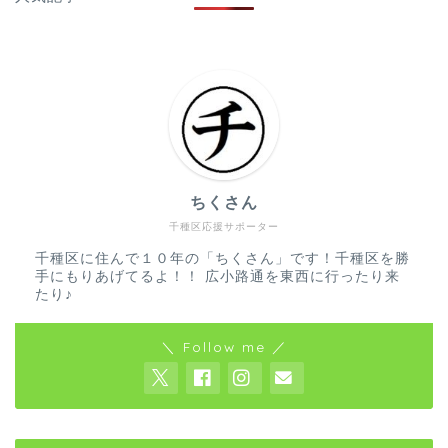
ちくさん
千種区応援サポーター
千種区に住んで１０年の「ちくさん」です！千種区を勝
手にもりあげてるよ！！ 広小路通を東西に行ったり来
たり♪
＼ Follow me ／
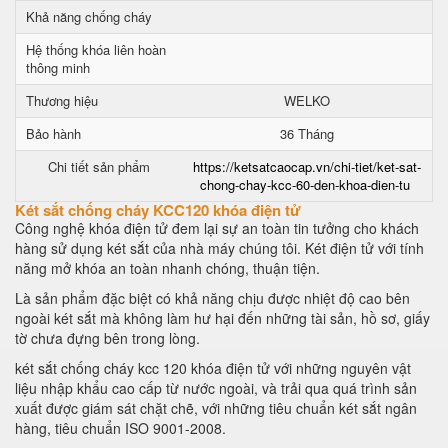
Khả năng chống cháy
Hệ thống khóa liên hoàn
thông minh
Thương hiệu
WELKO
Bảo hành
36 Tháng
Chi tiết sản phẩm
https://ketsatcaocap.vn/chi-tiet/ket-sat-
chong-chay-kcc-60-den-khoa-dien-tu
Két sắt chống cháy KCC120 khóa điện tử
Công nghệ khóa điện tử đem lại sự an toàn tin tưởng cho khách
hàng sử dụng két sắt của nhà máy chúng tôi. Két điện tử với tính
năng mở khóa an toàn nhanh chóng, thuận tiện.
Là sản phẩm đặc biệt có khả năng chịu được nhiệt độ cao bên
ngoài két sắt mà không làm hư hại đến những tài sản, hồ sơ, giấy
tờ chưa đựng bên trong lòng.
két sắt chống cháy kcc 120 khóa điện tử với những nguyên vật
liệu nhập khẩu cao cấp từ nước ngoài, và trải qua quá trình sản
xuất được giám sát chặt chẽ, với những tiêu chuẩn két sắt ngân
hàng, tiêu chuẩn ISO 9001-2008.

================

### Aim of the task
List each line of the records that contains the word "năng".

### Answer below
Khả năng chống cháy
năng mở khóa an toàn nhanh chóng, thuận tiện.
Là sản phẩm đặc biệt có khả năng chịu được nhiệt độ cao bên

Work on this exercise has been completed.